That hydraulic schematic is an oops, not part of this project.

The pipes get moved by grippers on each end of the Z axis that drop down to grab the pipes. Then X axis moves to the right to bring one in and send one out.
 
An update on the drilling machine automation. Going slow only because of having almost no help and the need for me to keep a whole lot of china junk machines and worn out machines running so product can go out the door.

I have re-evaluated the control system I am going to install using an Automation Direct BRX PLC, and will now be using 3 of them talking by Ethernet. One in the main cabinet does the high speed motion control and runs the spindle drives using all of the onboard IO plus a couple expansion modules.

A second one on the base of the machine controls the 8 sets of pipe clamps and 10 sensors to insure the parts are in and properly clamped. It also will control the automatic doors, autoloader, and the sensors for the discharge bins. The two jog pendants for setting up will connect here as well so it uses all the IO and a couple of add on modules too.

The third PLC rides up on the X axis and controls the 6 tool slides, and 4 grippers that load the machine, plus the X, Z1, Z2 limit switches, and sensors to ensure the pipes are properly in the grippers while moving. Virtually all the IO is used up again. Since all three PLCS are now within cable length of all the valves, sensors, and drives the wiring has been radically reduced. In fact all the 32 air valves now share the enclosures with the PLCs and the wire lengths are about 12".

We recently hired a very good maintenance guy with great electrical skills and I thought my prayers were answered. Then he missed a couple of days with no call in, and just disappeared for the past five days so my prayers went straight to hell!

However my grandson has been working with me for the past two weeks as he is on winter break AND I have a second young student going to NJIT also working with me over winter break. I am now more professor than engineer, their skills at 17 & 19 are about what mine were at 10, but they both work hard and you have to start somewhere. I figure a couple of engineers that actually might know how to drill holes, tap, and cut metal might better appreciate the guys they may wind up supervising!

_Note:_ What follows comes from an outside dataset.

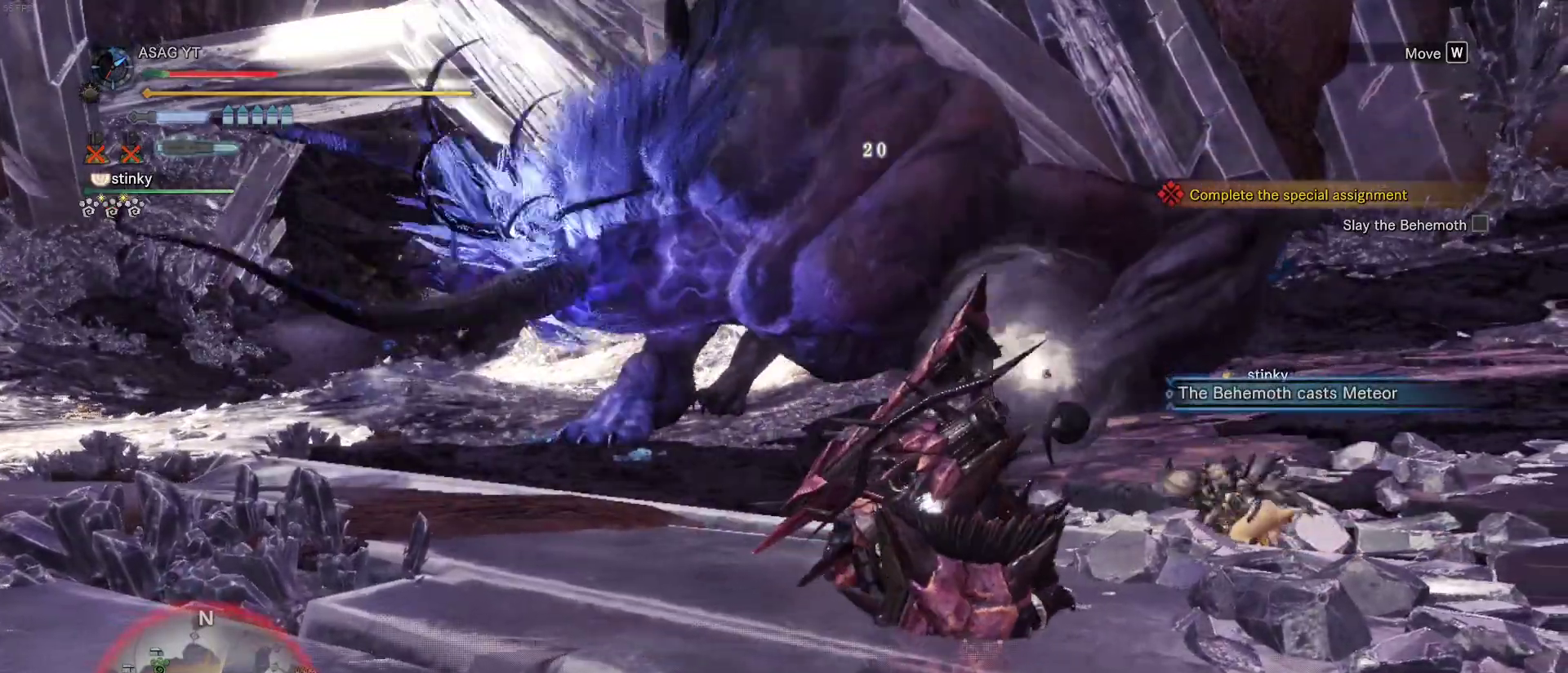
{"keys": ["a"], "mouse": [], "events": []}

On a side note, my grandson just found out he got a 4 year scholarship to NJIT for $14.5K per year for 4 years! However he likely won't get to use it all, because has already taken so many college courses he will enter NJIT as a junior, in the same class as my other helper that is 2 years older. The good news is he already has two jobs, working with me, and working at a Target store where he is quickly working his way up. He has a good chance of graduating college with NO debt!
 
I am a fan of the lite bus setup - many small computers controlling semi discrete systems. Our drill and angle line run with win ce boards for every punch or spindle, another for clamps and hold downs. The mother ship pc controls the conveyor. Rarely any hiccups, and if they happen more than twice a shift easy to narrow it down.
Our coper runs a pc to run a single plc to run ethercat cards - and always hiccups and impossible to deal with maintance wise. granted when it runs right it is nice with no dwells, but a moth across the shop can change it.